▶ _SOURCE TEXT_
........
# Simple Recovery Program



## Guest (Nov 22, 2005)

I have here put together some basic points for recovery from these symptoms, from most crucial in descending order. I tend to think of everything which makes up DP as "a bunch of acquired bad habits" here you go i hope you make the best of it and use it.

1) OCCUPY YOURSELF - Go for a jog, play sports, do chores, build social skills (this tends to be the hardest, since it requires being in touch with yourself), even if you feel like poo get out and keep busy.

2) EXPRESS YOURSELF - this may be difficult, but you will find it easier as you get some relief by following step one. talk about how you feel, be somewhat impulsive emotionally. But most important, work out signifigant past wounds and traumas that you have.

3) RELAX - this means letting yourself be. most of us are dp because of our inability to do that. be easy on yourself, if you are feeling bad journal it out, talk to someone, dont fight your emotions. Sometimes you just have to accept your feelings and try to move on.

These are the key points to recovery. It takes time, be easy on yourself. Print the list out if you like so you can remind yourself how simple it is.

peace
Eros


----------



## Mollusk (Nov 12, 2005)

Very well put. I have been trying to find some simple thoughts to keep telling myself to try to improve my condition. These seem perfect. Thanks!


----------



## Guest (Feb 21, 2006)

When you put it like that it puts everything into perspective.Easy and effective


----------



## hurricane12 (May 22, 2008)

bump


----------
........
▶ _DATASET CONTENT_
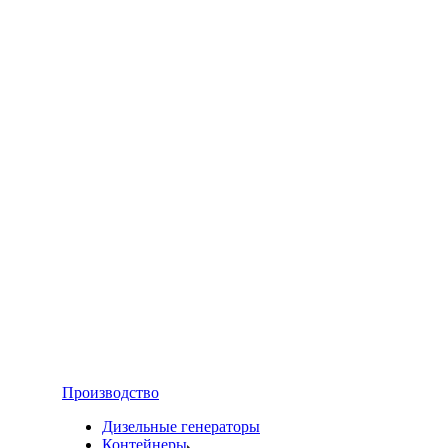
Производство
Дизельные генераторы
Контейнеры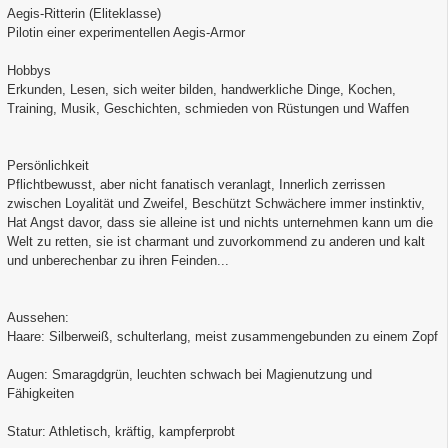
Aegis-Ritterin (Eliteklasse)
Pilotin einer experimentellen Aegis-Armor
Hobbys
Erkunden, Lesen, sich weiter bilden, handwerkliche Dinge, Kochen,
Training, Musik, Geschichten, schmieden von Rüstungen und Waffen
Persönlichkeit
Pflichtbewusst, aber nicht fanatisch veranlagt, Innerlich zerrissen
zwischen Loyalität und Zweifel, Beschützt Schwächere immer instinktiv,
Hat Angst davor, dass sie alleine ist und nichts unternehmen kann um die
Welt zu retten, sie ist charmant und zuvorkommend zu anderen und kalt
und unberechenbar zu ihren Feinden...
Aussehen:
Haare: Silberweiß, schulterlang, meist zusammengebunden zu einem Zopf
Augen: Smaragdgrün, leuchten schwach bei Magienutzung und
Fähigkeiten
Statur: Athletisch, kräftig, kampferprobt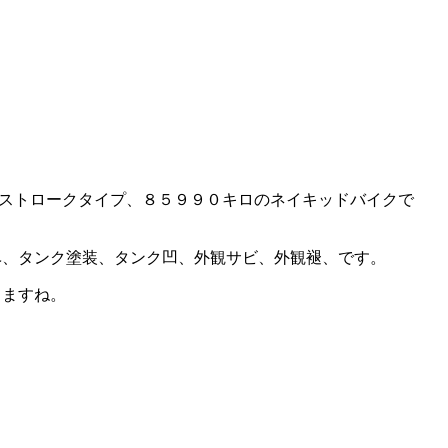
４ストロークタイプ、８５９９０キロのネイキッドバイクで
ベ、タンク塗装、タンク凹、外観サビ、外観褪、です。
てますね。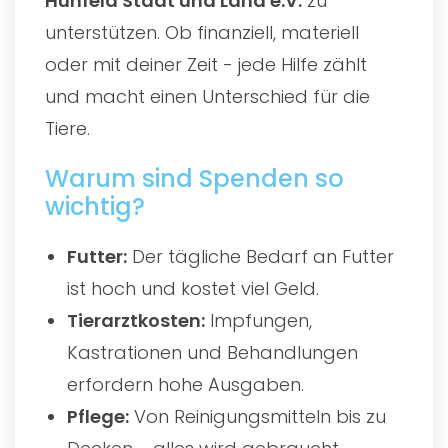
Hünfeld Stadt und Land e.V.
zu
unterstützen. Ob finanziell, materiell
oder mit deiner Zeit - jede Hilfe zählt
und macht einen Unterschied für die
Tiere.
Warum sind Spenden so
wichtig?
Futter:
Der tägliche Bedarf an Futter
ist hoch und kostet viel Geld.
Tierarztkosten:
Impfungen,
Kastrationen und Behandlungen
erfordern hohe Ausgaben.
Pflege:
Von Reinigungsmitteln bis zu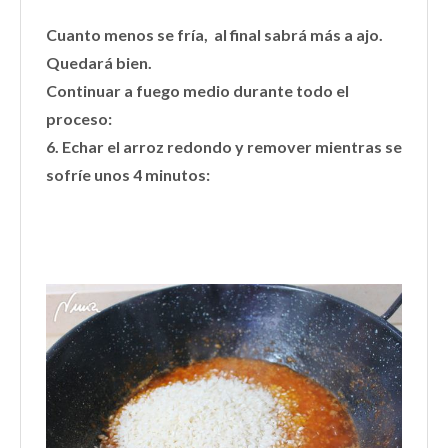
Cuanto menos se fría, al final sabrá más a ajo.
Quedará bien.
Continuar a fuego medio durante todo el
proceso:
6. Echar el arroz redondo y remover mientras se
sofríe unos 4 minutos: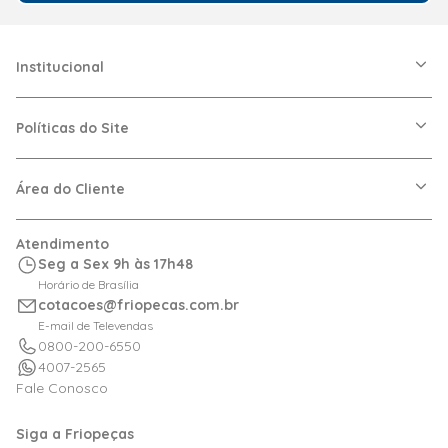
Institucional
A Friopeças
Nossas Lojas
Políticas do Site
Trabalhe Conosco
VRF
Política de Entrega
Dúvidas Frequentes
Política de Privacidade
Área do Cliente
Regras de Cupons
Política de Pagamento
Relação com Investidor
Trocas e Devoluções
Minha Conta
Atendimento
Logística
Meus Pedidos
Seg a Sex 9h às 17h48
Calculadora de BTUs
Horário de Brasília
Portal de Boletos
cotacoes@friopecas.com.br
Orçamentos
E-mail de Televendas
0800-200-6550
4007-2565
Fale Conosco
Siga a Friopeças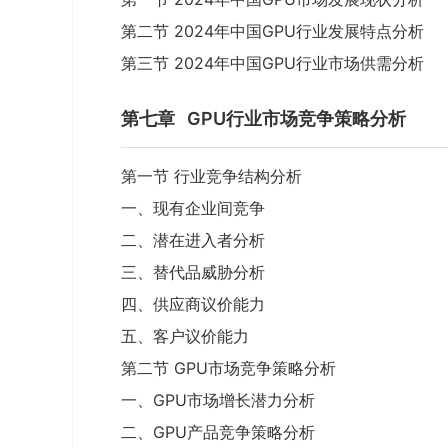
第二节 2024年中国GPU行业发展特点分析
第三节 2024年中国GPU行业市场供需分析
第七章
GPU行业市场竞争策略分析
第一节 行业竞争结构分析
一、现有企业间竞争
二、潜在进入者分析
三、替代品威胁分析
四、供应商议价能力
五、客户议价能力
第二节 GPU市场竞争策略分析
一、GPU市场增长潜力分析
二、GPU产品竞争策略分析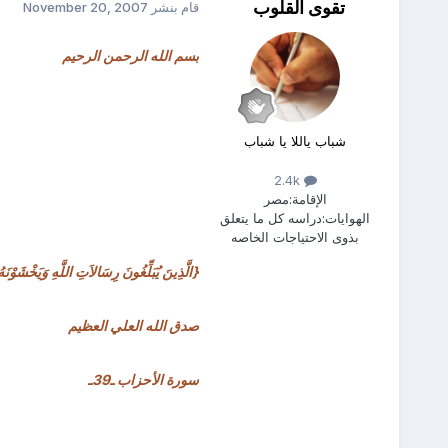
تقوى القلوب
قام بنشر
November 20, 2007
بسم الله الرحمن الرحيم
شباب ياللا يا شباب
2.4k
الإقامة:
مصر
الهوايات:
دراسه كل ما يتعلق
بذوى الاحتياجات الخاصه
{الَّذِينَ يُبَلِّغُونَ رِسَالاَتِ اللَّهِ وَيَخْشَوْنَهُ
صدق الله العلي العظيم
سورة الأحزاب ـ39ـ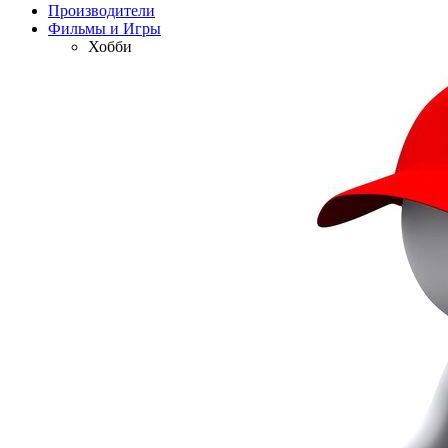
Производители
Фильмы и Игры
Хобби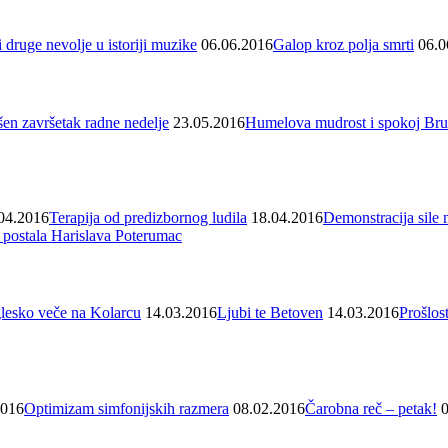
 druge nevolje u istoriji muzike
06.06.2016
Galop kroz polja smrti
06.0
šen završetak radne nedelje
23.05.2016
Humelova mudrost i spokoj Bru
04.2016
Terapija od predizbornog ludila
18.04.2016
Demonstracija sile 
postala Harislava Poterumac
lesko veče na Kolarcu
14.03.2016
Ljubi te Betoven
14.03.2016
Prošlost
2016
Optimizam simfonijskih razmera
08.02.2016
Čarobna reč – petak!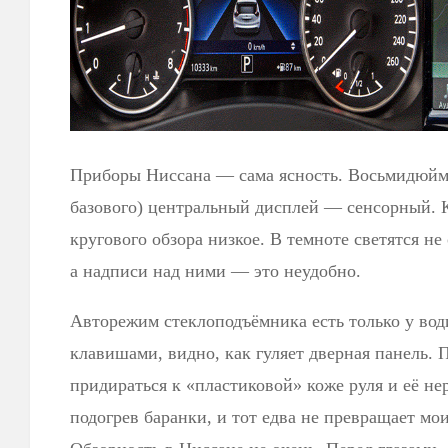
Приборы Ниссана — сама ясность. Восьмидюйм
базового) центральный дисплей — сенсорный. К
кругового обзора низкое. В темноте светятся н
а надписи над ними — это неудобно.
Авторежим стеклоподъёмника есть только у води
клавишами, видно, как гуляет дверная панель. 
придираться к «пластиковой» коже руля и её н
подогрев баранки, и тот едва не превращает мои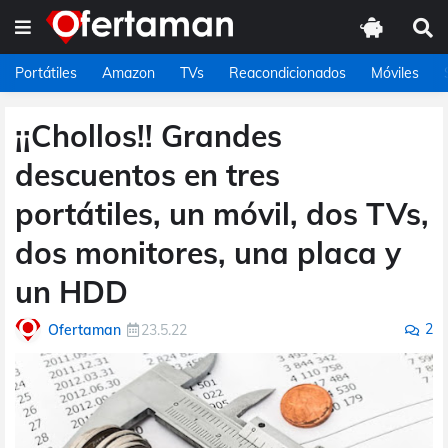
Portátiles
Amazon
TVs
Reacondicionados
Móviles
¡¡Chollos!! Grandes
descuentos en tres
portátiles, un móvil, dos TVs,
dos monitores, una placa y
un HDD
2
Ofertaman
23.5.22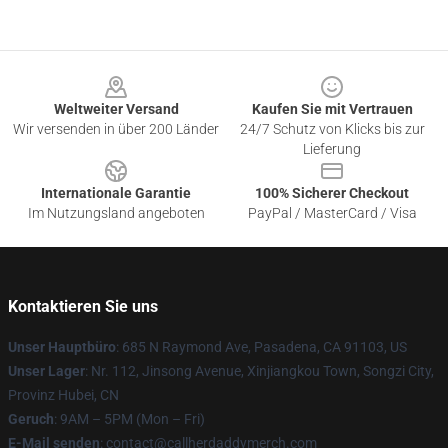
Footer
Weltweiter Versand
Kaufen Sie mit Vertrauen
Wir versenden in über 200 Länder
24/7 Schutz von Klicks bis zur
Lieferung
Internationale Garantie
100% Sicherer Checkout
Im Nutzungsland angeboten
PayPal / MasterCard / Visa
Kontaktieren Sie uns
Unser Hauptbüro
: 685 N Raymond Ave, Pasadena, CA 91103, US
Unser Lager
: Nr. 112, Jinsong Avenue, Xinjiangkou Town, Songzi City,
Provinz Hubei, CN
Geruch
: 9AM – 5PM (Mon – Fri)
E-Mail senden
: contact@callherdaddymerch.com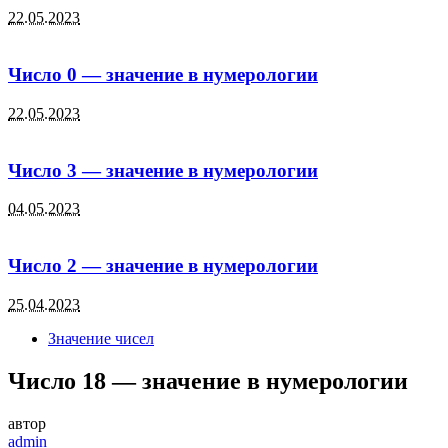
22.05.2023
Число 0 — значение в нумерологии
22.05.2023
Число 3 — значение в нумерологии
04.05.2023
Число 2 — значение в нумерологии
25.04.2023
Значение чисел
Число 18 — значение в нумерологии
автор
admin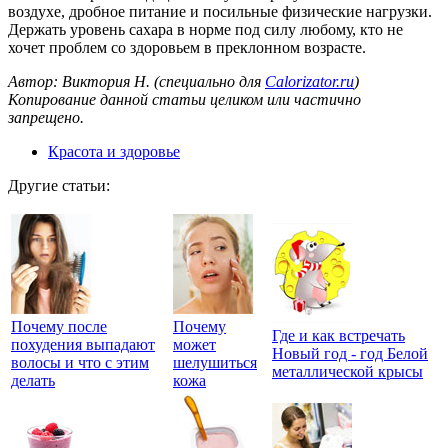
воздухе, дробное питание и посильные физические нагрузки.
Держать уровень сахара в норме под силу любому, кто не
хочет проблем со здоровьем в преклонном возрасте.
Автор: Виктория Н. (специально для
Calorizator.ru
)
Копирование данной статьи целиком или частично
запрещено.
Красота и здоровье
Другие статьи:
Почему после
Почему
Где и как встречать
похудения выпадают
может
Новый год - год Белой
волосы и что с этим
шелушиться
металлической крысы
делать
кожа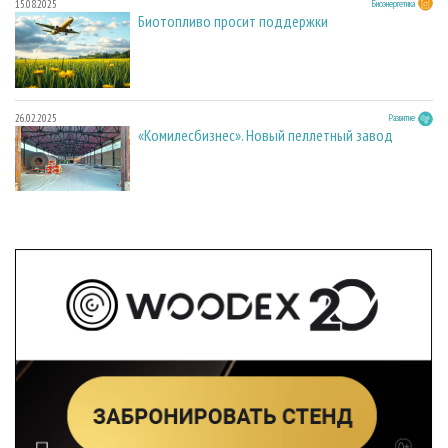
15.08.2025
Биоэнергетика
Биотопливо просит поддержки
26.02.2025
Развитие
«Комилесбизнес». Новый пеллетный завод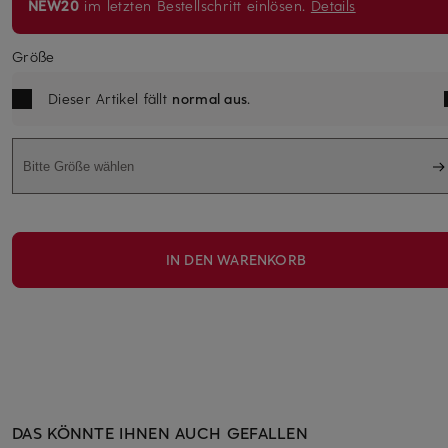
NEW20
im letzten Bestellschritt einlösen.
Details
Größe
Dieser Artikel fällt
normal aus
.
Bitte Größe wählen
IN DEN WARENKORB
DAS KÖNNTE IHNEN AUCH GEFALLEN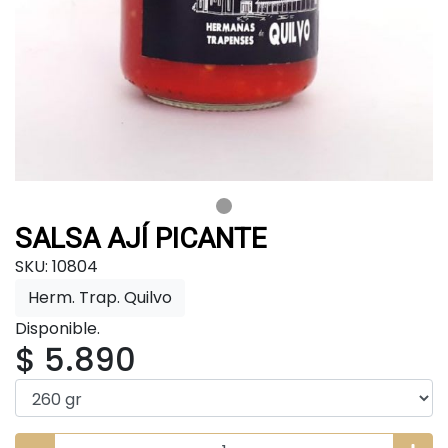
SALSA AJÍ PICANTE
SKU: 10804
Herm. Trap. Quilvo
Disponible.
$ 5.890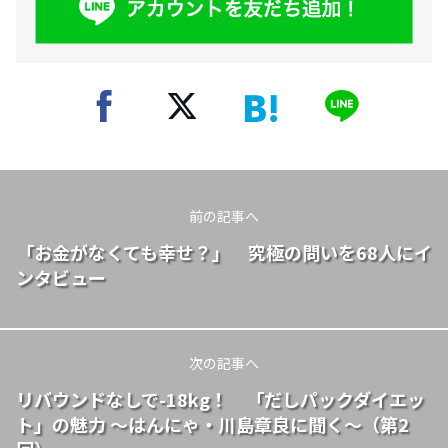
前の記事へ
「お金がなくても幸せ？」 究極の問いを68人にイ
ンタビュー
次の記事へ
リバウンドなしで-18kg！ 「だしパックダイエッ
ト」の魅力 ～はんにゃ・川島章良に聞く～（第2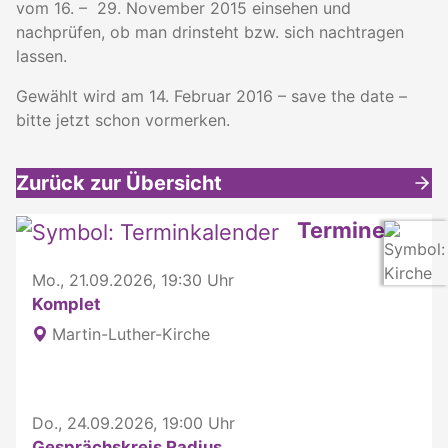
vom 16. – 29. November 2015 einsehen und
nachprüfen, ob man drinsteht bzw. sich nachtragen
lassen.
Gewählt wird am 14. Februar 2016 – save the date –
bitte jetzt schon vormerken.
Zurück zur Übersicht
Weitere interessante Inhalte
Termine
Mo., 21.09.2026, 19:30 Uhr
Komplet
Martin-Luther-Kirche
Do., 24.09.2026, 19:00 Uhr
Gesprächskreis Radius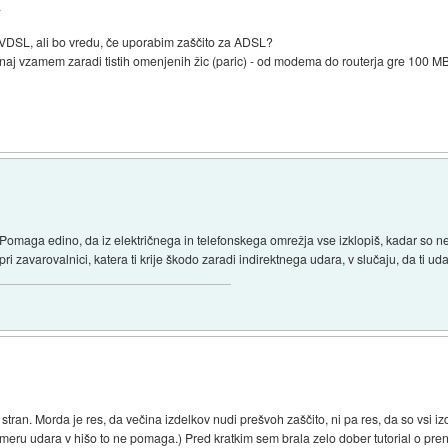
.
 VDSL, ali bo vredu, če uporabim zaščito za ADSL?
j naj vzamem zaradi tistih omenjenih žic (paric) - od modema do routerja gre 100 MB
 Pomaga edino, da iz električnega in telefonskega omrežja vse izklopiš, kadar so ne
 zavarovalnici, katera ti krije škodo zaradi indirektnega udara, v slučaju, da ti uda
 stran. Morda je res, da večina izdelkov nudi prešvoh zaščito, ni pa res, da so vsi i
primeru udara v hišo to ne pomaga.) Pred kratkim sem brala zelo dober tutorial o pren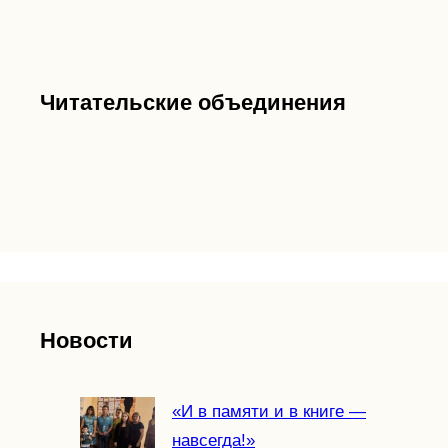
Читательские объединения
Новости
«И в памяти и в книге —
навсегда!»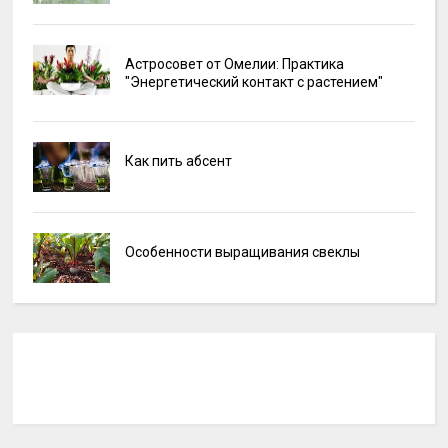
Астросовет от Омелии: Практика
"Энергетический контакт с растением"
Как пить абсент
Особенности выращивания свеклы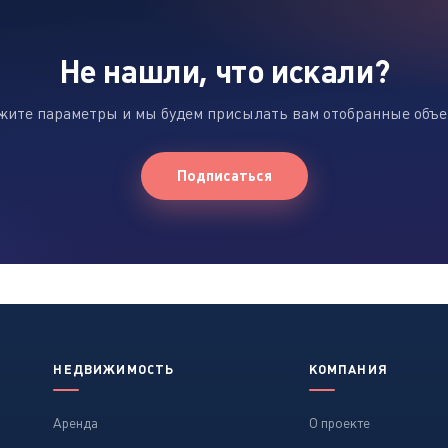
Не нашли, что искали?
жите параметры и мы будем присылать вам отобранные объ
Подписаться
НЕДВИЖИМОСТЬ
КОМПАНИЯ
Аренда
О проекте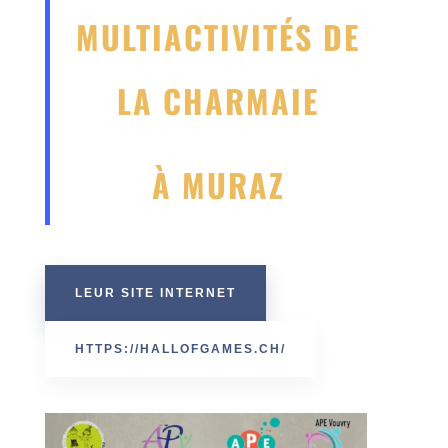
MULTIACTIVITÉS DE
LA CHARMAIE
À MURAZ
LEUR SITE INTERNET
HTTPS://HALLOFGAMES.CH/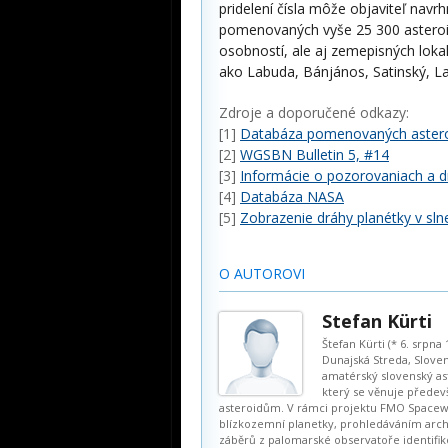
pridelení čísla môže objaviteľ navr
pomenovaných vyše 25 300 asteroi
osobností, ale aj zemepisných loka
ako Labuda, Bánjános, Satinský, Las
Zdroje a doporučené odkazy:
[1]
Databáza pomenovaných aster
[2]
WGSBN Bulletin 5, #14
[3]
Informácie o pozorovaniach a d
[4]
Databáza NASA
[5]
Zobrazenie dráhy planétky v sln
O AUTOROVI
Stefan Kürti
Štefan Kürti (* 6. srpna 
Dunajská Streda, Sloven
amatérský slovenský a
který se věnuje předev
asteroidům. V rámci projektu FMO Spacew
blízkozemní planetky, prohledáváním arch
záběrů z palomarské observatoře identifik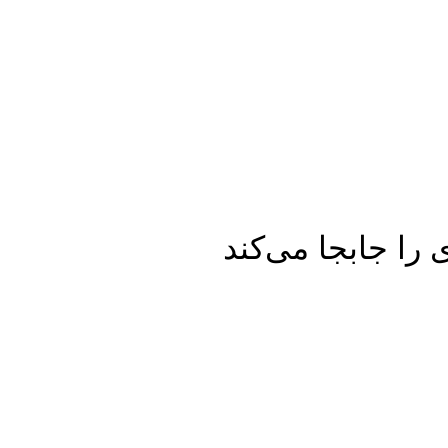
ا جابجا می‌کند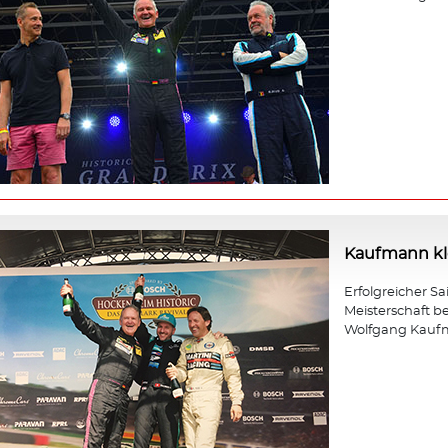
Kaufmann kle
Erfolgreicher Sa
Meisterschaft b
Wolfgang Kauf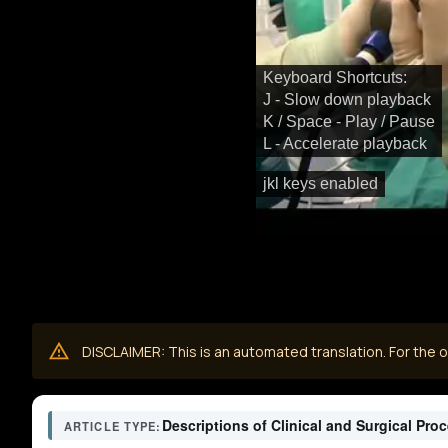
Keyboard Shortcuts:
J - Slow down playback
K / Space - Play / Pause
L - Accelerate playback
jkl keys enabled
DISCLAIMER: This is an automated translation. For the or
Descriptions of Clinical and Surgical Pro
ARTICLE TYPE:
........
▶ _WHAT NEEDS TO BE DONE_
Answer these about the recovery program thread:
(a) Which of the three points does the first post rank as most crucial?
(b) What name signs off the first post?
(c) Who posted "bump," and on what date?

▶ _YOUR SOLUTION_
(a) Occupy yourself.
(b) Eros.
(c) hurricane12, on May 22, 2008.